What kinds of strategies are schools using to deal with students who have behavioral problems?
According to this article in the New York Times, some experts say that the use of seclusion and restraints on children with developmental and psychiatric problems might be increasing.
For more than a decade, parents of children with developmental and psychiatric problems have pushed to gain more access to mainstream schools and classrooms for their sons and daughters. One unfortunate result, some experts say, is schools’ increasing use of precisely the sort of practices families hoped to avoid by steering clear of institutionalized settings: takedowns, isolation rooms, restraining chairs with straps, and worse.
No one keeps careful track of how often school staff members use such maneuvers. But last year the public system served 600,000 more special education
students than it did a decade ago, many at least part time in regular classrooms. Many staff members are not adequately trained to handle severe behavior problems, researchers say.In April, a 9-year-old Montreal boy with autism died of suffocation when a special education teacher wrapped him in a weighted blanket to calm him, according to the coroner’s report. Two Michigan public school students with autism have died while being held on the ground in so-called prone restraint.
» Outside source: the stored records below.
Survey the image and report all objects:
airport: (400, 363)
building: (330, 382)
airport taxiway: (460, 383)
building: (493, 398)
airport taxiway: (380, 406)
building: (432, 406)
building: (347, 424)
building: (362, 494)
Michigan, Pennsylvania and Tennessee have recently tightened regulations governing the use of restraints and seclusion in schools. California, Iowa and New York are among states considering stronger prohibitions, and reports have appeared on blogs and in newspapers across the country, from The Orange County Register to The Wall Street Journal.
“Behavior problems in school are way up, and there’s good reason to believe that the use of these procedures is up, too,” said Reece L. Peterson, a professor of special education at the University of Nebraska. “It’s an awful combination, because many parents expect restraints to be used — as long as it’s not their kid.”
Federal law leaves it to states and school districts to decide when physical restraints and seclusion are appropriate, and standards vary widely. Oversight is virtually nonexistent in most states, despite the potential for harm and scant evidence of benefit, Dr. Peterson said. Psychiatric facilities and nursing homes are generally far more accountable to report on such incidents than schools, experts say.
In dozens of interviews, parents, special education experts and lawyers who work to protect disabled people said they now regularly heard of cases of abuse in public schools — up to one or two a week surface on some parent e-mail lists — much more often than a decade ago. “In all the years I went to school, I never, ever saw or heard of anything like the horrific stories about restraint that we see just about every day now,” said Alison Tepper Singer, executive vice president of Autism Speaks, a charity dedicated to curing the disorder.
The issue is politically sensitive at a time when schools have done a lot to accommodate students with special needs, and some have questioned whether mainstreaming has gone too far. “Some parent organizations, they’re so grateful
to the schools that their kids have been mainstreamed that they don’t want to risk really pushing for change,” said Dee Alpert, an advocate in New York who reports on the issue in the online journal specialeducationmuckraker.com.For teachers, who have many other responsibilities — not least, to teach — managing even one child with a disability can add a wild card to the day. “In a class of 30 to 35 children, there’s a huge question of how much safety or teaching a teacher can provide if he or she is being called on to calm or contain a student on a regular basis,” said Patti Ralabate, a special education expert at the National Education Association. “The teacher is responsible for the safety of all the children in the classroom.”
The line between skillful conflict resolution and abuse is slipperier than many assume. Federal law requires that schools develop a behavioral plan for every student with a disability, which may include techniques to defuse the child’s frustration: a break from the class, for instance, or time out to listen to an iPod.